- The Washington Times - Thursday, November 16, 2006

With the passing of Milton Friedman, the world (not just America) lost the 20th century’s most powerful intellect in the battle for free markets, free men and their inextricable linkage. Celebrating his 90th birthday four years ago, we observed: “In testament to the total victory his ideas achieved, Russia, the successor state of the vanquished totalitarian Soviet empire, has adopted one of the most revolutionary elements — a flat tax on income — that formed the foundation of Mr. Friedman’s grand manifesto, ‘Capitalism and Freedom,’ which he co-wrote with his wife, Rose, and published in 1962.”

Thirty years ago Mr. Friedman won the Nobel Prize in economics for his path-breaking theories in monetary economics, which inaugurated the monetarist revolution that would profoundly affect the global economy by influencing the economic policies of nations around the world. Mr. Friedman only recently celebrated this year’s Nobel prize in economics, which was given to Edmund Phelps, whose revolutionary theory about inflationary expectations and the absence of a long-run tradeoff between inflation and unemployment mirrored a nearly identical theory independently and simultaneously developed by Mr. Friedman. Indeed, in 1968, when Keynesian economics was at its peak, Mr. Friedman delivered a revolutionary presidential address before the American Economic Association challenging the Keynesians’ cherished notion of a stable tradeoff between inflation and unemployment. Arguing that such a tradeoff was unstable in the short run and nonexistent in the long run, Mr. Friedman achieved total vindication from the imminent stagflation of the 1970s and the subsequent acceleration of growth in the 1980s and 1990s in an environment of declining inflation.

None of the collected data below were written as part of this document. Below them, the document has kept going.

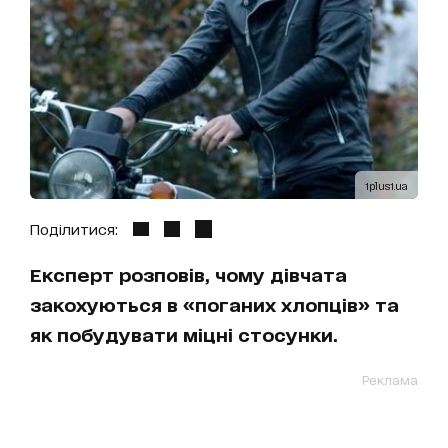
1plus1.ua
Поділитися:
Експерт розповів, чому дівчата
закохуються в «поганих хлопців» та
як побудувати міцні стосунки.
Реклама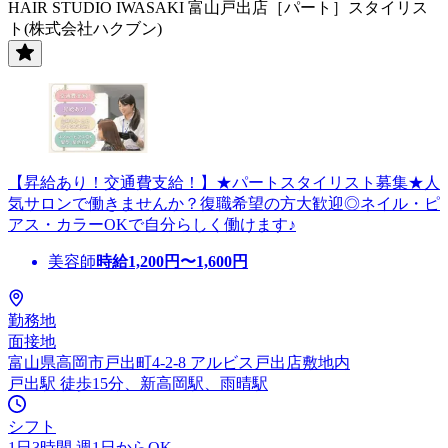
HAIR STUDIO IWASAKI 富山戸出店［パート］スタイリス
ト(株式会社ハクブン)
【昇給あり！交通費支給！】★パートスタイリスト募集★人
気サロンで働きませんか？復職希望の方大歓迎◎ネイル・ピ
アス・カラーOKで自分らしく働けます♪
美容師
時給
1,200
円〜
1,600
円
勤務地
面接地
富山県高岡市戸出町4-2-8 アルビス戸出店敷地内
戸出駅 徒歩15分、新高岡駅、雨晴駅
シフト
1日3時間 週1日からOK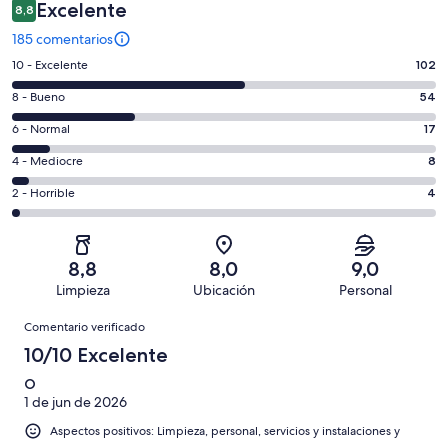
Excelente
8,8
185 comentarios
102
10 - Excelente
102
comentarios
54
8 - Bueno
54
de
comentarios
un
17
6 - Normal
17
de
total
comentarios
un
8
4 - Mediocre
8
de
de
total
comentarios
185
un
4
2 - Horrible
4
de
de
con
total
comentarios
185
un
una
de
de
con
total
puntuación
185
un
una
de
8,8
8,0
9,0
de
con
total
puntuación
185
Limpieza
Ubicación
Personal
10
una
de
de
con
Comentarios
-
puntuación
185
8
Comentario verificado
una
Excelente
de
con
-
puntuación
10/10 Excelente
6
una
Bueno
de
-
puntuación
O
4
Normal
1 de jun de 2026
de
-
2
Aspectos positivos: Limpieza, personal, servicios y instalaciones y
Mediocre
-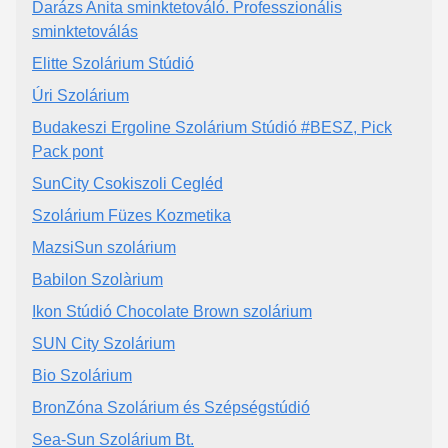
Darázs Anita sminktetováló. Professzionális
sminktetoválás
Elitte Szolárium Stúdió
Úri Szolárium
Budakeszi Ergoline Szolárium Stúdió #BESZ, Pick
Pack pont
SunCity Csokiszoli Cegléd
Szolárium Füzes Kozmetika
MazsiSun szolárium
Babilon Szolàrium
Ikon Stúdió Chocolate Brown szolárium
SUN City Szolárium
Bio Szolárium
BronZóna Szolárium és Szépségstúdió
Sea-Sun Szolárium Bt.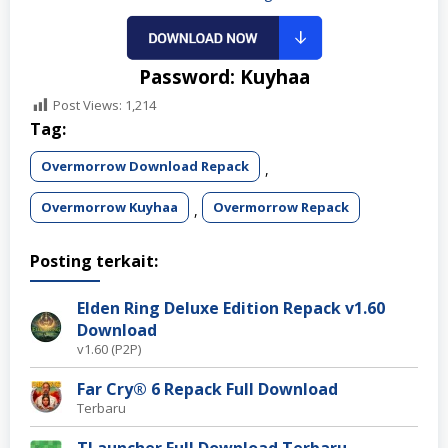
Password: Kuyhaa
Post Views:
1,214
Tag:
Overmorrow Download Repack
,
Overmorrow Kuyhaa
Overmorrow Repack
,
Posting terkait:
Elden Ring Deluxe Edition Repack v1.60
Download
v1.60 (P2P)
Far Cry® 6 Repack Full Download
Terbaru
TLauncher Full Download Terbaru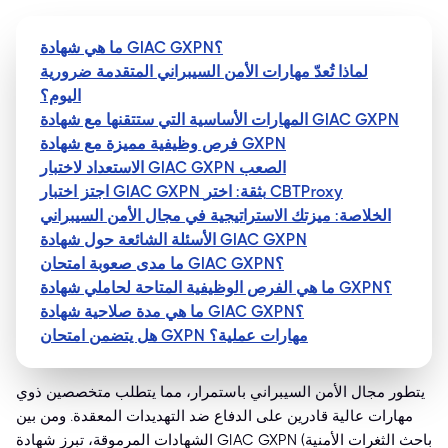
ما هي شهادة GIAC GXPN؟
لماذا تُعدّ مهارات الأمن السيبراني المتقدمة ضرورية
اليوم؟
المهارات الأساسية التي ستتقنها مع شهادة GIAC GXPN
فرص وظيفية مميزة مع شهادة GXPN
الاستعداد لاختبار GIAC GXPN الصعب
اجتز اختبار GIAC GXPN بثقة: اختر CBTProxy
الخلاصة: ميزتك الاستراتيجية في مجال الأمن السيبراني
الأسئلة الشائعة حول شهادة GIAC GXPN
ما مدى صعوبة امتحان GIAC GXPN؟
ما هي الفرص الوظيفية المتاحة لحاملي شهادة GXPN؟
ما هي مدة صلاحية شهادة GIAC GXPN؟
هل يتضمن امتحان GXPN مهارات عملية؟
يتطور مجال الأمن السيبراني باستمرار، مما يتطلب متخصصين ذوي
مهارات عالية قادرين على الدفاع ضد التهديدات المعقدة. ومن بين
الشهادات المرموقة، تبرز شهادة GIAC GXPN (باحث الثغرات الأمنية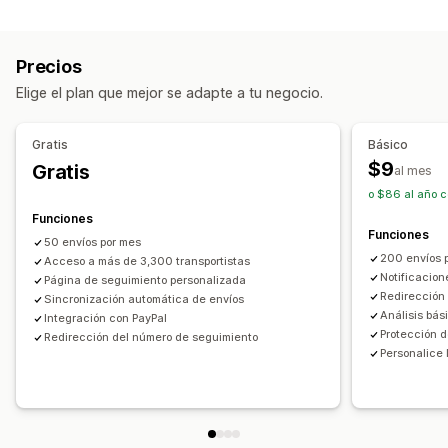
Etiquetas y embalaje
Página de búsqueda de pedidos
Seguro de envío
Fecha de entrega
Seguimiento en tiempo real
Precios
Sincronización de pedidos
Múltiples idiomas
Enlace de seguimiento personalizado
Traducción
Elige el plan que mejor se adapte a tu negocio.
Selección de empresa de transportes
Fecha de entrega estimada
Seguimiento general
Paneles de control
Exportación de pedidos
Gestión de envíos
Gratis
Básico
Múltiples empresas de transportes
API
Sincronización de pedidos
Seguimiento en tiempo real
$9
Gratis
al mes
Informes y estadísticas
Página de seguimiento de promoción de marca
o $86 al año c
Protección de la empresa de transportes
Notificaciones de correo electrónico
Funciones
Funciones
Actualizaciones de pedidos
Notificaciones
50 envíos por mes
200 envíos 
Acceso a más de 3,300 transportistas
Correo electrónico
Notificaciones en tiempo real
Notificacion
Página de seguimiento personalizada
Traducción
Notificaciones personalizadas
Redirección
Sincronización automática de envíos
Análisis bás
Automatizaciones
Integración con PayPal
Protección d
Redirección del número de seguimiento
Personalice 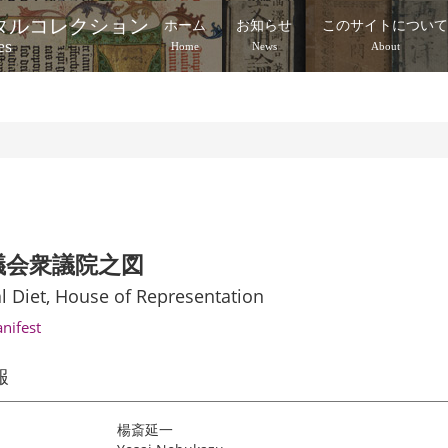
タルコレクション
ホーム
お知らせ
このサイトについ
es
Home
News
About
議会衆議院之図
l Diet, House of Representation
anifest
報
楊斎延一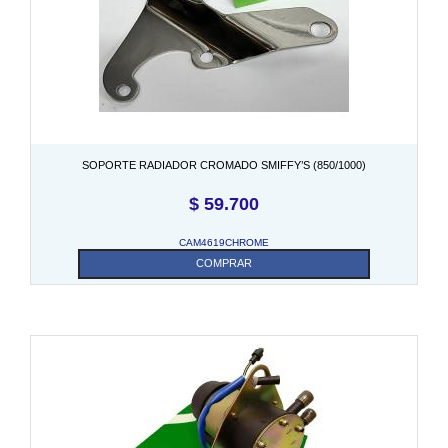
SOPORTE RADIADOR CROMADO SMIFFY’S (850/1000)
$
59.700
CAM4619CHROME
COMPRAR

“The promotion of human freedom” has been the policy objective that Mr. Friedman has actively pursued for three quarters of a century. In their 1980 best-selling book, “Free to Choose,” Mr. Friedman and his wife asserted: “We know of no society that has ever achieved prosperity and freedom unless voluntary exchange has been its dominant principle of organization.” He always stressed the binding correlation between political and economic freedom. Repeatedly asserting that he knew of “no society that has been marked by a large measure of political freedom and that has not used something comparable to a free market to organize the bulk of economic activity,” Mr. Friedman always stressed the binding correlation between political and economic freedom.

Decades ago, when Milton Friedman received the Nobel Prize, James Tobin, a Keynesian adversary who would later claim his own Nobel, observed that “an invisible hand led the Nobel jury to honor Milton Friedman in 1976, the twin bicentenaries of Adam Smith’s ‘The Wealth of Nations’ and Thomas Jefferson’s Declaration of Independence.”

Alan Greenspan has rightly noted that Mr. Friedman was “the most formidable economist” of the 20th century. It was not coincidence that the relentless march of freedom around the world, which Mr. Friedman witnessed during the last 20 years of his life, followed the path that he outlined more than four decades ago in “Capitalism and Freedom.”